Does my bum look fat in this? Absolutely, sorry Honey

Cow rear

“Does my bum look fat in this?”

Yes, 1108, I’m afraid it does.

How do you know when a cow is fat? It’s not the size of her belly that counts – it is the hollows around her tail and 1108 barely has any. Come to that, she barely has any milk either, which is why she’s got a red stripe painted on her rear. 1108 should be in calf but my suspicion is that she’s not.

We have her and another five cows booked in for pregnancy tests on Tuesday and if she’s in calf, we’ll treat her with a mastitis preventative and send her on holiday to a paddock across the road. If there’s no calf, she will have to be sold.

While many of our cows do not fall pregnant every year, most of them milk well until they are blessed by the bull the next season. In fact, joining cows only every 18 months (“extended lactation“) is now considered a viable strategy for Victorian farmers.

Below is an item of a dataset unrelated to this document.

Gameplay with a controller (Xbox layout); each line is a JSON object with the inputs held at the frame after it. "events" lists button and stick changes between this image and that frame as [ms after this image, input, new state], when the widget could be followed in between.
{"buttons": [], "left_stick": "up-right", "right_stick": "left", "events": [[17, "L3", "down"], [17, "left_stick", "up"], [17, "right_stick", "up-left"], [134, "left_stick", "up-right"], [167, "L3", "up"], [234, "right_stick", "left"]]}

It’s something that we have adopted here for cows that don’t conceive quickly and it works for almost the entire herd.

Fingers crossed, 1108.

Pregnancy a man’s job today

Wayne, Clarkie and vet Pete are down there at the dairy right now with half of our cows for the second day in a row. I suspect none of them are having fun.

It’s preg test and vaccination time. This is not a job for someone carrying a baby on her stomach because it is intense and there’s the risk of being hit by a kicking cow but it’s a must.

The “7 in 1” vaccinations protect the cows from a multitude of diseases. According to the supplier:

Blackleg, tetanus, malignant oedema, pulpy kidney and black disease are all clostridial diseases and are amongst the most common causes of death of cattle around Australia.

In all cases unvaccinated stock contracting these five diseases have very little chance of recovery. In fact often the first clinical signs seen by producers are dead cattle.

It also protects anyone working with our animals from a very nasty cow-borne disease called leptospirosis that can leave people ill for months – even hospitalised.

The preg tests let us know when to send each cow on her annual two-month holiday before calving. This rest helps her through late pregnancy and sets her up for a whole new season in great health.